PROVIDED TEXT >>
The Wagner Daily


As anticipated, volume dropped ahead of Wednesday’s Independence Day holiday, but it wasn’t a flat session. The second half of 2007 got off to a strong start, as each of the major indices posted strong gains. Both the S&P 500 and Nasdaq Composite rallied 1.1%, while the Dow Jones Industrial Average ticked 0.9% higher. The small-cap Russell 2000 and S&P Midcap 400 indices were higher by 1.4% and 1.3% respectively. Nearly all of the market’s gains occurred in the first hour of trading. Stocks subsequently traded in a narrow, sideways range before finishing near their intraday highs.

The only negative of yesterday’s solid results was the lack of institutional buying support. Total volume in the NYSE receded 17%, while volume in the Nasdaq came in 15% below the previous day’s level. Volume in both exchanges was well below average levels. A decent surge in turnover would have confirmed the bullish advance, but it’s not surprising that trading was light ahead of today’s shortened session and tomorrow’s holiday. Market internals in the S&P and Dow were the strongest we’ve seen in a while. Advancing volume in the NYSE exceeded declining volume by a margin of more than 5 to 1. The Nasdaq ratio was positive by 5 to 2.

In yesterday’s commentary, we said that “If the Nasdaq manages to leap to a new closing high this week, above the 2,626 level, it will probably pull the discombobulated S&P back above its 50-day MA.” That’s exactly what happened yesterday. The Nasdaq Composite’s close of 2,632 was still below the intraday high of June 20, but it marked a fresh multi-year closing high. After five straight failed attempts to do so, the S&P closed back above its 50-day MA. Still, the index remains 1.3% below its high, so we’re not “out of the woods” yet. As we’ve been saying nearly every day for the past several weeks, the best and lowest risk buying opportunities clearly remain in the Nasdaq.

With the market closing three hours early today, there probably won’t be much happening beyond the first hour. Therefore, we’ll wait until Thursday, after the holiday has passed, to re-assess which industry sectors are showing the best chart patterns and relative strength. In the meantime, let’s keep an eye on the S&P to make sure it holds above its 50-day MA for more than a day. The Nasdaq 100 Index Tracking Stock (QQQQ) may be in play on the long side if its breakout holds into Thursday’s session.

NOTE: The stock markets will close early, at 1:00 pm EDT on Tuesday, July 3. On Wednesday, July 4, the markets will be closed the full day. As such, The Wagner Daily will not be published on July 4. Regular publication will resume on Thursday, July 5. Enjoy the holiday with your friends and family!

Today’s Watchlist:

There are no new setups in the pre-market today. If QQQQ holds near yesterday’s high, we will consider buying the breakout on Thursday. However, we are reluctant to enter new positions ahead of the holiday.

Images with keypoint coordinates
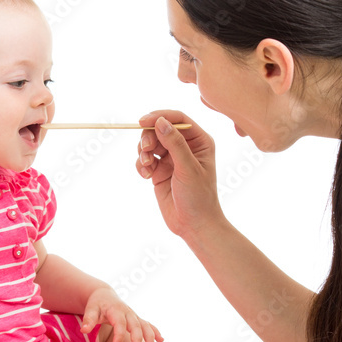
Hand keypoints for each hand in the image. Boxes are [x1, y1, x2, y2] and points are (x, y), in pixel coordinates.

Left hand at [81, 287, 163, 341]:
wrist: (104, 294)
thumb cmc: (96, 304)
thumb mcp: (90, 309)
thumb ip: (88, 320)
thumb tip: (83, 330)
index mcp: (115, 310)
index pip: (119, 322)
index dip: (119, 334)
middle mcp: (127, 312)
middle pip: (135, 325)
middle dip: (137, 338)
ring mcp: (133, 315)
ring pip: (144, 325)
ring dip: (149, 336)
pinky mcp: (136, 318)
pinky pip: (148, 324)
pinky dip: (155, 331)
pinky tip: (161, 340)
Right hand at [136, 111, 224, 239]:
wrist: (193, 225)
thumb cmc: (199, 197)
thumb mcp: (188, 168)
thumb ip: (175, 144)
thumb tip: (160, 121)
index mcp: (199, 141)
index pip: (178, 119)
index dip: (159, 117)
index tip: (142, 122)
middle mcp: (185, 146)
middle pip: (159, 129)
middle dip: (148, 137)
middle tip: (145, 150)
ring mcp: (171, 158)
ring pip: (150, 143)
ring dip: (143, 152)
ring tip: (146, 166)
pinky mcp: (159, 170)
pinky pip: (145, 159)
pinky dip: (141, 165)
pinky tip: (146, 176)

ASSIGNMENT A >> Condense the paragraph of the market commentary that begins "The only negative of yesterday's solid results" into a bulleted list that retains its principal facts.
ASSIGNMENT B >> Reproduce the passage of the market commentary starting at "NOTE: The stock" and ending at "of the holiday.".

YOUR SOLUTION A >>
- Yesterday's solid gains lacked institutional buying support.
- Total volume fell 17% on the NYSE and 15% on the Nasdaq from the previous day, and volume on both exchanges was well below average.
- A surge in turnover would have confirmed the advance, but light trading was expected ahead of the shortened session and the holiday.
- Market internals in the S&P and Dow were the strongest in a while.
- Advancing volume exceeded declining volume by more than 5 to 1 on the NYSE and by 5 to 2 on the Nasdaq.

YOUR SOLUTION B >>
NOTE: The stock markets will close early, at 1:00 pm EDT on Tuesday, July 3. On Wednesday, July 4, the markets will be closed the full day. As such, The Wagner Daily will not be published on July 4. Regular publication will resume on Thursday, July 5. Enjoy the holiday with your friends and family!

Today’s Watchlist:

There are no new setups in the pre-market today. If QQQQ holds near yesterday’s high, we will consider buying the breakout on Thursday. However, we are reluctant to enter new positions ahead of the holiday.